AIM OF THE EXERCISE: Transcribe every line of the entries exactly.

Dataset excerpts:
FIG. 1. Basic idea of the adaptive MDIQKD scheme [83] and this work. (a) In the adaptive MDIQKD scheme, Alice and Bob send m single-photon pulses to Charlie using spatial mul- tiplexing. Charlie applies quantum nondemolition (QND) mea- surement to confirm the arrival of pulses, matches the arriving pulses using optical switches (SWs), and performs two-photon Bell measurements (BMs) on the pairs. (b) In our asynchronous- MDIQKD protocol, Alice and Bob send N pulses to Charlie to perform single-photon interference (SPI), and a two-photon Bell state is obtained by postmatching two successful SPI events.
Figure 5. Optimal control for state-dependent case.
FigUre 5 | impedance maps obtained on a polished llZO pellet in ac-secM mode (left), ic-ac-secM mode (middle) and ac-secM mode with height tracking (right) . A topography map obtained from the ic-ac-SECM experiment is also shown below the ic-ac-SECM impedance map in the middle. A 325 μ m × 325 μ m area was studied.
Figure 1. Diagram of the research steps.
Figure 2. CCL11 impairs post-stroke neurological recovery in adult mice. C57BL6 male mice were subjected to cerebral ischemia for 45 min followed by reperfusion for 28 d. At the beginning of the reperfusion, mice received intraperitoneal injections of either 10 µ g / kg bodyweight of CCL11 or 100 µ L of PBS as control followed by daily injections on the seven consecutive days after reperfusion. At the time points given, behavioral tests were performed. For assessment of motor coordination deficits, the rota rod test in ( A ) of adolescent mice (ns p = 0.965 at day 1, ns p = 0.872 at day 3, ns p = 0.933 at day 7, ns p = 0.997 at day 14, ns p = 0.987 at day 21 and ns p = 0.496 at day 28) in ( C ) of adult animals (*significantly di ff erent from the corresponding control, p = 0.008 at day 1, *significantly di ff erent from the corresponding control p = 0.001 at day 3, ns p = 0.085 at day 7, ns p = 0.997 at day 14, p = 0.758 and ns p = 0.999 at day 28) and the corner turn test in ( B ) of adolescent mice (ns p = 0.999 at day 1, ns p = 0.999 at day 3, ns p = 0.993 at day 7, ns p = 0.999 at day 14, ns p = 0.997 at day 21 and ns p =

WRITTEN SOLUTION:
FIG. 1. Basic idea of the adaptive MDIQKD scheme [83] and this work. (a) In the adaptive MDIQKD scheme, Alice and Bob send m single-photon pulses to Charlie using spatial mul- tiplexing. Charlie applies quantum nondemolition (QND) mea- surement to confirm the arrival of pulses, matches the arriving pulses using optical switches (SWs), and performs two-photon Bell measurements (BMs) on the pairs. (b) In our asynchronous- MDIQKD protocol, Alice and Bob send N pulses to Charlie to perform single-photon interference (SPI), and a two-photon Bell state is obtained by postmatching two successful SPI events.
Figure 5. Optimal control for state-dependent case.
FigUre 5 | impedance maps obtained on a polished llZO pellet in ac-secM mode (left), ic-ac-secM mode (middle) and ac-secM mode with height tracking (right) . A topography map obtained from the ic-ac-SECM experiment is also shown below the ic-ac-SECM impedance map in the middle. A 325 μ m × 325 μ m area was studied.
Figure 1. Diagram of the research steps.
Figure 2. CCL11 impairs post-stroke neurological recovery in adult mice. C57BL6 male mice were subjected to cerebral ischemia for 45 min followed by reperfusion for 28 d. At the beginning of the reperfusion, mice received intraperitoneal injections of either 10 µ g / kg bodyweight of CCL11 or 100 µ L of PBS as control followed by daily injections on the seven consecutive days after reperfusion. At the time points given, behavioral tests were performed. For assessment of motor coordination deficits, the rota rod test in ( A ) of adolescent mice (ns p = 0.965 at day 1, ns p = 0.872 at day 3, ns p = 0.933 at day 7, ns p = 0.997 at day 14, ns p = 0.987 at day 21 and ns p = 0.496 at day 28) in ( C ) of adult animals (*significantly di ff erent from the corresponding control, p = 0.008 at day 1, *significantly di ff erent from the corresponding control p = 0.001 at day 3, ns p = 0.085 at day 7, ns p = 0.997 at day 14, p = 0.758 and ns p = 0.999 at day 28) and the corner turn test in ( B ) of adolescent mice (ns p = 0.999 at day 1, ns p = 0.999 at day 3, ns p = 0.993 at day 7, ns p = 0.999 at day 14, ns p = 0.997 at day 21 and ns p =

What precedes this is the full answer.